È il più grande gestore di fondi al mondo. Ed è anche il gestore più conservatore quando si tratta di investimenti alternativi. Si tratta di Vanguard, che – ostinatamente – si è sempre rifiutato non solo di lanciare ETF Bitcoin alla clientela, ma anche di proporre quelli di altri gestori tramite le proprie piattaforme di trading. Oggi però un annuncio tradisce un ripensamento. Ed è un momento storico forse tanto quanto il lancio degli ETF sulle crypto a Wall Street.
Vanguard è infatti alla ricerca – secondo l’annuncio di cui sopra – di un leader per la divisione asset digitali per il segmento personal wealth e dunque probabilmente destinato al collocamento e all’accompagnamento verso gli investimenti in criptovalute di una parte della clientela. Non è chiaro per il momento quali progetti gli verranno affidati.
Cambio di regime dal gestore che più aveva resistito alla rivoluzione crypto
Una rivoluzione, per carità, almeno da questo angolo soltanto finanziaria.
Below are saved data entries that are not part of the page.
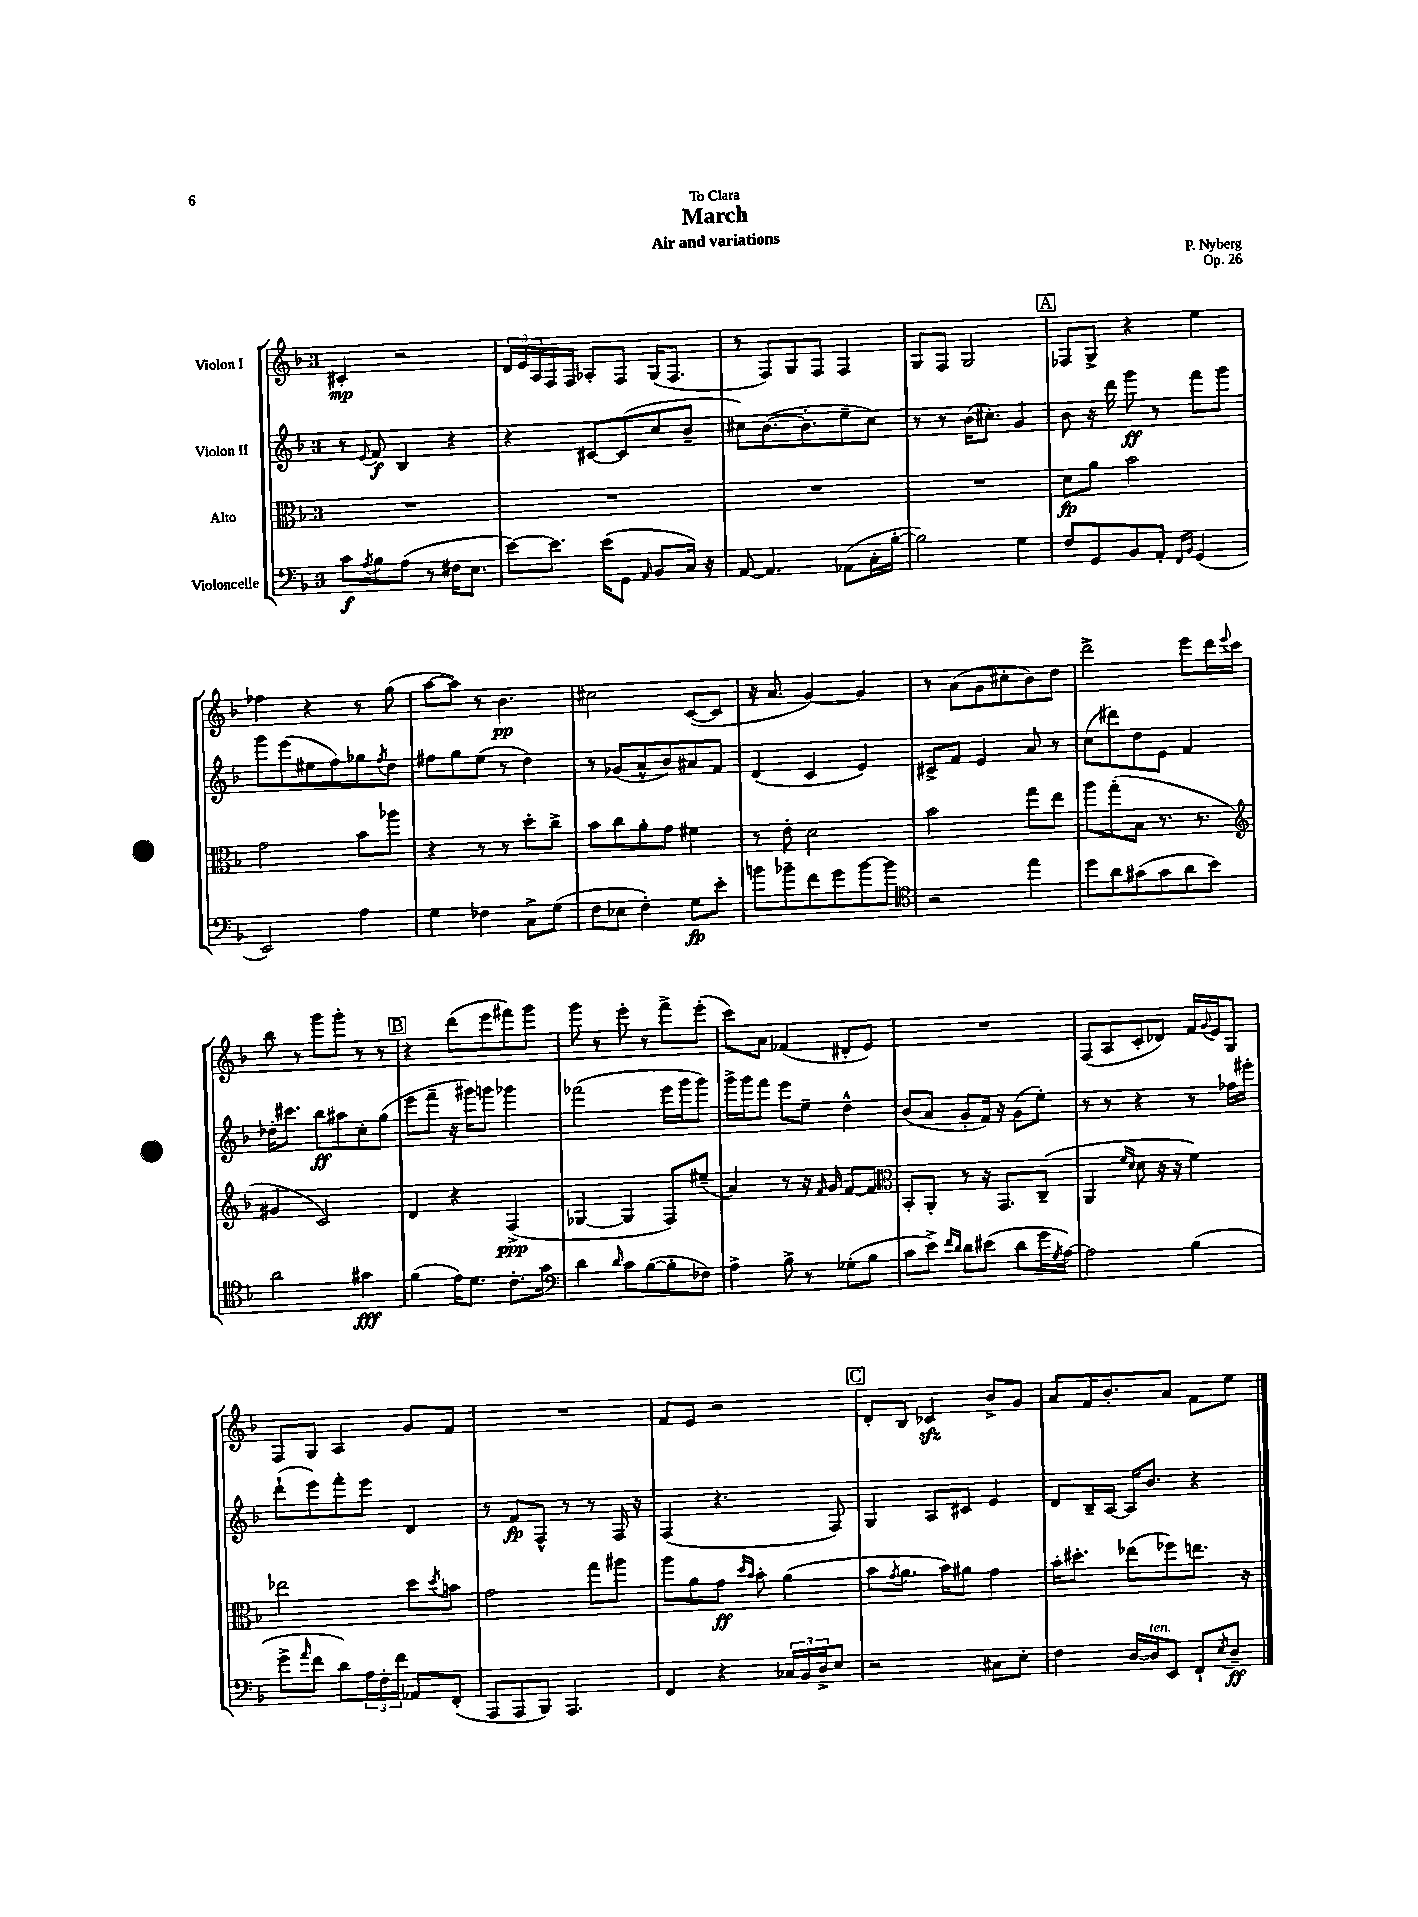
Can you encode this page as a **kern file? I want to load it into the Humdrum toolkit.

**kern	**dynam	**kern	**dynam	**kern	**dynam	**kern	**dynam
*part4	*part4	*part3	*part3	*part2	*part2	*part1	*part1
*staff4	*staff4	*staff3	*staff3	*staff2	*staff2	*staff1	*staff1
*I"Violoncelle	*	*I"Alto	*	*I"Violon II	*	*I"Violon I	*
*clefF4	*	*clefC3	*	*clefG2	*	*clefG2	*
*k[b-]	*	*k[b-]	*	*k[b-]	*	*k[b-]	*
*M3/4	*	*M3/4	*	*M3/4	*	*M3/4	*
=1	=1	=1	=1	=1	=1	=1	=1
8c\L	f	2.r	.	8r	.	4c#X'/	mp
8qA/	.	.	.	8qqe/	.	.	.
8B-\	.	.	.	8f/	f	.	.
(8A\J	.	.	.	4B-/	.	2r	.
8r	.	.	.	.	.	.	.
16F#X\KL	.	.	.	4r	.	.	.
8.E\J	.	.	.	.	.	.	.
=2	=2	=2	=2	=2	=2	=2	=2
[8e\L)	.	2.r	.	4r	.	24d/LL	.
.	.	.	.	.	.	24e/	.
.	.	.	.	.	.	24A/	.
8.e\J]	.	.	.	.	.	16F/	.
.	.	.	.	.	.	16F/JJ	.
.	.	.	.	[8c#X/L	.	8A-X'/L	.
(16e\KL	.	.	.	.	.	.	.
8GG\J	.	.	.	(8c#/]	.	8F/J	.
16qqAA/	.	.	.	.	.	.	.
8BB-/L	.	.	.	8cc/	.	(16G/KL	.
.	.	.	.	.	.	8.F/J	.
16C/Jk)	.	.	.	8b-~/J	.	.	.
16r	.	.	.	.	.	.	.
=3	=3	=3	=3	=3	=3	=3	=3
[8AA/	.	2.r	.	8cc#X\L)	.	8r	.
4.AA/]	.	.	.	([8.b-\	.	8F/L)	.
.	.	.	.	.	.	8G/	.
.	.	.	.	8.b-'\]	.	.	.
.	.	.	.	.	.	8F/J	.
(8AA-X\L	.	.	.	8ee~\	.	4F/	.
16C'\L	.	.	.	8cc#\J)	.	.	.
[16B-'\JJ	.	.	.	.	.	.	.
=4	=4	=4	=4	=4	=4	=4	=4
2B-\])	.	2.r	.	8r	.	8G/L	.
.	.	.	.	8r	.	8F/J	.
.	.	.	.	(16b-\KL	.	2G/	.
.	.	.	.	8.cc#X'\J)	.	.	.
4G\	.	.	.	4g/	.	.	.
!!LO:REH:place=s1:t=A
=5	=5	=5	=5	=5	=5	=5	=5
8F/L	.	8d\L	fp	8b-\	.	8F-X/L	.
8GG/	.	8a\J	.	16r	.	8G^/J	.
.	.	.	.	16ddd\	.	.	.
8BB-/	.	2b-\	.	8ggg\	ff	4r	.
8AA'/J	.	.	.	8r	.	.	.
16qqFF/LL	.	.	.	.	.	.	.
16qqBB-/JJ	.	.	.	.	.	.	.
(4GG/	.	.	.	8fff\L	.	4ee\	.
.	.	.	.	8ggg\J	.	.	.
!!LO:LB:g=z
=6	=6	=6	=6	=6	=6	=6	=6
2EE/)	.	2g\	.	8ggg\L	.	4ff-X\	.
.	.	.	.	(8eee\	.	.	.
.	.	.	.	8ee#X\	.	4r	.
.	.	.	.	8ff\)	.	.	.
4A\	.	8b-\L	.	8gg-X\	.	8r	.
.	.	.	.	8qff/	.	.	.
.	.	8aa-X\J	.	8dd\J	.	(8gg\	.
=7	=7	=7	=7	=7	=7	=7	=7
4G\	.	4r	.	8ff#X\L	.	[8aa\L	.
.	.	.	.	8gg\	.	8aa\J])	.
4F-X\	.	8r	.	(8ee\J	.	8r	.
.	.	8r	.	8r	.	4.b-\	pp
8C^\L	.	8dd'\L	.	4dd\)	.	.	.
(8G\J	.	8cc^\J	.	.	.	.	.
=8	=8	=8	=8	=8	=8	=8	=8
8F\L	.	8b-\L	.	8r	.	2cc#X\	.
8E-X\J	.	8cc\	.	(8g-X/L	.	.	.
4F'\)	.	8a'\	.	8a^^/	.	.	.
.	.	8g\J	.	8b-/)	.	.	.
8G\L	fp	4f#X\	.	8a#X/	.	([8c/L	.
8e'\J	.	.	.	8f/J	.	8c/J]	.
=9	=9	=9	=9	=9	=9	=9	=9
8bn\L	.	8r	.	(4d/	.	16r	.
.	.	.	.	.	.	8.a/	.
8b-X~\	.	8e'\	.	.	.	.	.
8f\	.	2d\	.	4c/	.	[4g/)	.
8g\	.	.	.	.	.	.	.
[8b-\	.	.	.	4e/)	.	4g/]	.
8b-\J]	.	.	.	.	.	.	.
=10	=10	=10	=10	=10	=10	=10	=10
*clefC4	*	*	*	*	*	*	*
2r	.	2b-\	.	8c#X^/L	.	8r	.
.	.	.	.	8f/J	.	(8a\L	.
.	.	.	.	4e/	.	8g\	.
.	.	.	.	.	.	8cc#X'\	.
4ee\	.	8gg\L	.	8a/	.	8b-\)	.
.	.	8ee\J	.	8r	.	8dd\J	.
=11	=11	=11	=11	=11	=11	=11	=11
8dd\L	.	8aa\L	.	(8cc\L	.	2ddd^\	.
8a\	.	(8gg'\	.	8ddd#X\)	.	.	.
(8g#X\	.	8B-\J	.	8dd\	.	.	.
8g#\	.	8.r	.	8e\J	.	.	.
8a\	.	.	.	4f/	.	8eee\L	.
.	.	8.r	.	.	.	.	.
8b-\J)	.	.	.	.	.	16ddd\L	.
.	.	.	.	.	.	8qqeee/	.
.	.	.	.	.	.	16ccc\JJ	.
!!LO:LB:g=z
=12	=12	=12	=12	=12	=12	=12	=12
*	*	*clefG2	*	*	*	*	*
2a\	.	4g#X/	.	16dd-X'\KL	.	8bb-\	.
.	.	.	.	8.ccc#X\J	.	.	.
.	.	.	.	.	.	8r	.
.	.	2c/)	.	8bb-\L	ff	8ggg\L	.
.	.	.	.	8aa#X\	.	8ggg'\J	.
4g#X\	fff	.	.	8cc'\	.	8r	.
.	.	.	.	(8gg\J	.	8r	.
!!LO:REH:place=s1:t=B
=13	=13	=13	=13	=13	=13	=13	=13
(4f\	.	4d/	.	8eee\L	.	4r	.
.	.	.	.	8fff~\J	.	.	.
16e\KL)	.	4r	.	16r	.	(8ddd\L	.
8.d\J	.	.	.	16ggg#X\KL)	.	.	.
.	.	.	.	8gggn\J	.	8eee\	.
8.c'\L	.	(4F^/	ppp	4ggg-X\	.	8fff#X\)	.
.	.	.	.	.	.	8ggg\J	.
16g\Jk	.	.	.	.	.	.	.
=14	=14	=14	=14	=14	=14	=14	=14
*clefF4	*	*	*	*	*	*	*
4d\	.	[4G-X/	.	(2fff-X\	.	8ggg\	.
.	.	.	.	.	.	8r	.
16qqd/	.	.	.	.	.	.	.
8c\L	.	4G-/]	.	.	.	8eee'\	.
([8B-\	.	.	.	.	.	8r	.
8B-'\]	.	8F/L)	.	16eee\LL	.	8fff^\L	.
.	.	.	.	16ggg\J	.	.	.
8F-X\J)	.	(8ee#X~/J	.	8ggg\J)	.	(8eee'\J	.
=15	=15	=15	=15	=15	=15	=15	=15
4A^\	.	4a/)	.	16ggg^\LL	.	8ccc\L)	.
.	.	.	.	16ggg\J	.	.	.
.	.	.	.	8fff\J	.	8a\J	.
8B-^\	.	8r	.	8eee\L	.	(4f-X/	.
8r	.	16r	.	8ee~\J	.	.	.
.	.	16qqf/	.	.	.	.	.
.	.	16g/	.	.	.	.	.
(8G-X'\L	.	[8f/L	.	4dd^^\	.	8d#X'/L	.
8B-\J	.	8f/J]	.	.	.	8e/J)	.
=16	=16	=16	=16	=16	=16	=16	=16
*	*	*clefC3	*	*	*	*	*
8c\L	.	8BB-'/L	.	(8b-/L	.	2.r	.
8e^\J)	.	8AA'/J	.	8a/J	.	.	.
16qqf/LL	.	.	.	.	.	.	.
16qqd/JJ	.	.	.	.	.	.	.
8d\L	.	8r	.	8g'/L	.	.	.
(8e#X\J	.	16r	.	16f/Jk)	.	.	.
.	.	8.GG/L	.	16r	.	.	.
8d\L	.	.	.	(8g\L	.	.	.
16g\L	.	(8C~/J	.	8ee'\J)	.	.	.
8qG/	.	.	.	.	.	.	.
[16A\JJ)	.	.	.	.	.	.	.
=17	=17	=17	=17	=17	=17	=17	=17
2A\]	.	4AA/	.	8r	.	(8F/L	.
.	.	.	.	8r	.	8A/	.
.	.	16qqf/LL	.	.	.	.	.
.	.	16qqd/JJ	.	.	.	.	.
.	.	8d\	.	4r	.	8c'/	.
.	.	16r	.	.	.	8d-X/J)	.
.	.	16r	.	.	.	.	.
(4B-\	.	4f\)	.	8r	.	16f/LL	.
.	.	.	.	.	.	8qqg/	.
.	.	.	.	.	.	16e/J	.
.	.	.	.	16ff-X\LL	.	8G/J	.
.	.	.	.	16eee#X'\JJ	.	.	.
!!LO:LB:g=z
=18	=18	=18	=18	=18	=18	=18	=18
8g^\L	.	2ee-X\	.	(8ddd`\L	.	8F/L	.
16qqa/	.	.	.	.	.	.	.
8f\J	.	.	.	8eee\)	.	8G/J	.
8d\L)	.	.	.	8fff'\	.	4A/	.
24A\L	.	.	.	8eee\J	.	.	.
24F'\	.	.	.	.	.	.	.
24f\JJ	.	.	.	.	.	.	.
8AA-X/L	.	8dd\L	.	4d/	.	8g/L	.
.	.	8qdd/	.	.	.	.	.
(8FF'/J	.	8bn\J	.	.	.	8f/J	.
=19	=19	=19	=19	=19	=19	=19	=19
8AAA/L	.	2g\	.	8r	.	2.r	.
8AAA/	.	.	.	8f/L	fp	.	.
8BBB-/J)	.	.	.	8F^^/J	.	.	.
4.AAA/	.	.	.	8r	.	.	.
.	.	8gg\L	.	8r	.	.	.
.	.	8aa#X\J	.	16F/	.	.	.
.	.	.	.	16r	.	.	.
=20	=20	=20	=20	=20	=20	=20	=20
4FF/	.	8aa\L	.	(4F/	.	8f/L	.
.	.	8a\	.	.	.	8e/J	.
4r	.	8g\J	ff	4.r	.	2r	.
.	.	16qqdd/LL	.	.	.	.	.
.	.	16qqb-/JJ	.	.	.	.	.
.	.	8b-'\	.	.	.	.	.
24C-X/LL	.	(4a\	.	.	.	.	.
24BB-/	.	.	.	.	.	.	.
24D^/J	.	.	.	.	.	.	.
8E/J	.	.	.	8F/)	.	.	.
!!LO:REH:place=s1:t=C
=21	=21	=21	=21	=21	=21	=21	=21
2r	.	8b-\L	.	4G/	.	8d'/L	.
.	.	8qg/	.	.	.	.	.
.	.	8.a\J	.	.	.	8B-/J	.
.	.	.	.	8A/L	.	4c-Xzz/	.
.	.	16b-\KL)	.	.	.	.	.
.	.	8a#X\J	.	8c#X/J	.	.	.
8C#X\L	.	4g\	.	4e/	.	8b-^/L	.
8E'\J	.	.	.	.	.	8g/J	.
=22	=22	=22	=22	=22	=22	=22	=22
4F\	.	16b-'\KL	.	8d/L	.	8a/L	.
.	.	8.dd#X'\J	.	.	.	.	.
.	.	.	.	16B-~/L	.	16f/K	.
.	.	.	.	[16A/JJ	.	8.b-'/	.
[16D/LL	.	(8ee-X\L	.	16A/KL]	.	.	.
!LO:TX:a:i:t=ten.	!	!	!	!	!	!	!
16D/J]	.	.	.	8.b-/J	.	.	.
8EE/J	.	8ff-X\)	.	.	.	8a/J	.
8FF`/L	.	8.een\J	.	4r	.	8f\L	.
8qE/	.	.	.	.	.	.	.
8D~/J	ff	.	.	.	.	8ee\J	.
.	.	16r	.	.	.	.	.
==	==	==	==	==	==	==	==
*-	*-	*-	*-	*-	*-	*-	*-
Sono stati in diversi tra i player di Wall Street di certe dimensioni a non voler giocare la partita degli ETF, ma nessuno lo ha fatto con l’ostinazione di Vanguard. Lo storico CEO e fondatore Jack Bogle aveva detto di evitare Bitcoin come la peste. Il successore Tim Buckley era della stessa opinione, anche se su toni più morbidi. Affermava infatti che Bitcoin non potesse appartenere a un portafoglio di lungo periodo e destinato alla pensione, perché speculativo, troppo volatile e non *una riserva di valore.
Nel 2024 rincarò la dose, affermando che Vanguard non avrebbe mai lanciato un ETF su Bitcoin, almeno fino a quando la classe di asset che rappresentava non sarebbe cambiata profondamente.
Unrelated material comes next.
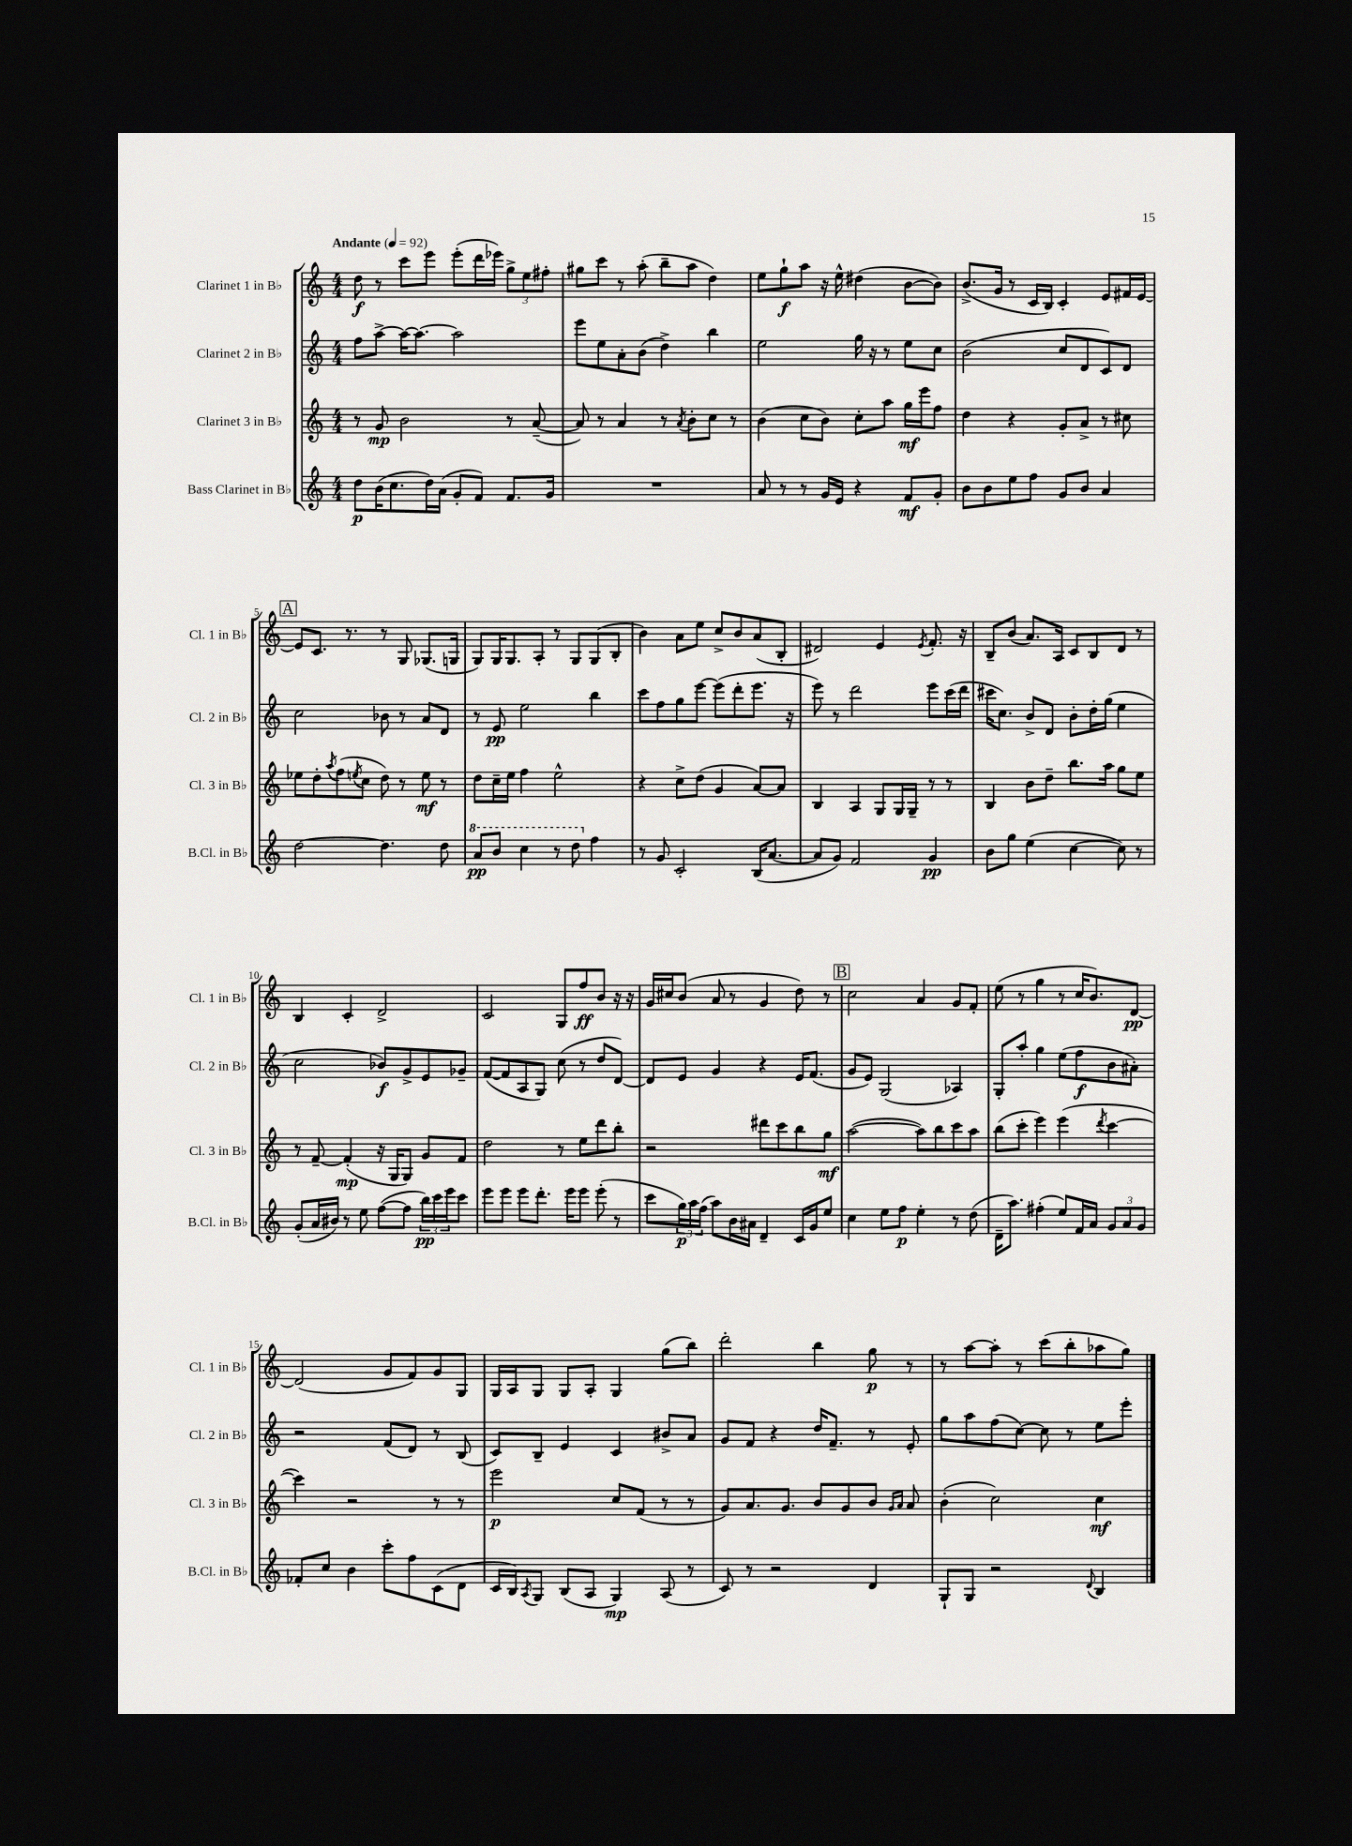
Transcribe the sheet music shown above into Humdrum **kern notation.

Poi l’arrivo di Salim Ramji, che era da BlackRock e che – paradossalmente – aveva partecipato al lancio dell’ETF Bitcoin. All’inizio dell’incarico, ancora movimenti minimi. Nessun segnale di apertura fino a fine 2025, quando il gruppo ha iniziato a permettere ai propri clienti l’investimento in una serie di ETF crypto di terze parti, selezionati.
Ora il prossimo step
Ora arriva il prossimo step. Si cercano specialisti di rilievo, che possano probabilmente accompagnare almeno una parte della clientela verso questi investimenti. Tutto questo mentre, come abbiamo raccontato anche oggi, il momento non è certamente dei più felici, almeno a Wall Street.
Gli ETF arrivano da un lungo periodo di scarico di capitali – e l’attrattiva, complice anche la grande corsa del settore AI – ha raggiunto minimi storici.
Forse però è proprio questo il momento giusto di ingresso per una società come Vanguard. Ovvero quando il sangue corre, metaforicamente, per le strade. E non quando tutti vogliono comprare.